More economic problems for France and Italy.
Both countries slipped in to contractionary territory in the Markit PMI stakes, recording composite (manufacturing and services) scores below the 50 point that indicates growth. The Eurozone overall posted at 52.5, revised down from 52.8.
BNP Paribas has suggested that the downward revision points to mid-month events affecting the score, with the likely candidate being the crisis in Ukraine.
The downward revision from the flash estimate suggests that mid-month events, in particular, the deterioration of the situation in Ukraine, may have played a significant role.
Furthermore, the fact that the decline has affected countries such as Germany, which have close trade ties to Russia and Eastern Europe, is consistent with the predominance of concerns about the Ukrainian conflict in survey responses.
Germany's composite score grew at a slower rate rather than contracting, but the downturn was reasonably sharp, dropping from 55.7 to 53.7.
France and Italy's service sectors shrank in earnest. A reading of 50.1 means growth, but France reported 49.5 and Italy 45.9. It doesn't get much better for the latter, which has technically entered recession and had dismal manufacturing figures earlier in the week.
BNP Paribas on Italy's PMI:
Growth should resume in the second half of the year, as lower inflation should help real income and fiscal policy should be more supportive of growth.

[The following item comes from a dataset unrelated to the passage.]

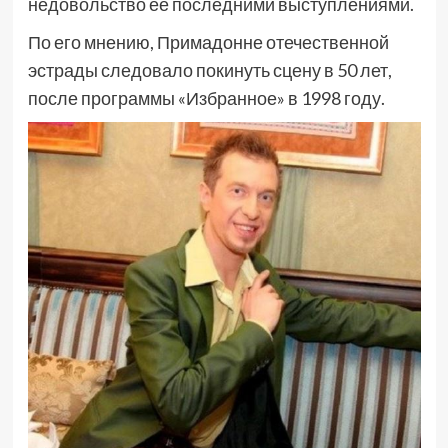
недовольство её последними выступлениями.
По его мнению, Примадонне отечественной
эстрады следовало покинуть сцену в 50 лет,
после программы «Избранное» в 1998 году.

At the other end of the scale were two nations where restructuring has been at its most rigid: Ireland and Spain. According to BNP Ireland the strong performance of the UK and US economies is helping Ireland:
These are fairly heady readings and point to brisk expansion in the services side of the economy, which accounts for approximately 70% of output. As with the manufacturing PMI, the strength of the UK and US economies is helping the services sector. Strong growth in the export of services has been a feature of the economy in recent years.